> _BRIEF_
Could the data below be printed out exactly, with the pictures left out?

> _THE DATA_

· · · · ·

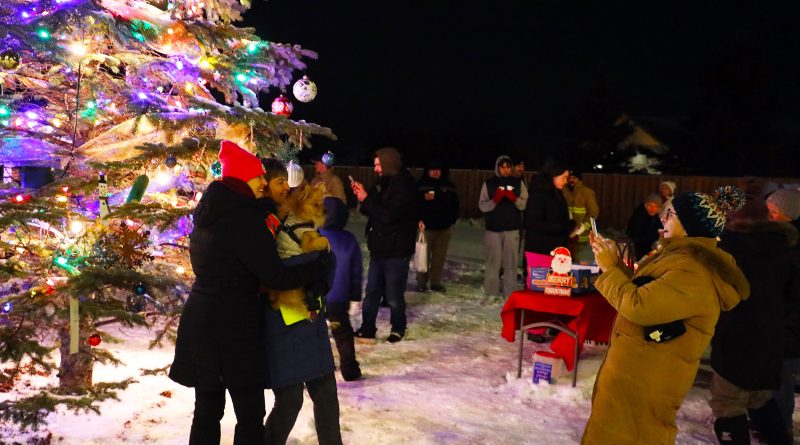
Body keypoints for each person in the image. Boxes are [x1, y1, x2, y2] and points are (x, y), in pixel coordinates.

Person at [169, 141, 328, 445]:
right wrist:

· · · · ·

> _ANSWER BOX_
Body keypoints for each person in the image. Boxes are [x1, y1, x2, y2] and points are (x, y), in pixel coordinates.

Person at [169, 141, 328, 445]:
right wrist:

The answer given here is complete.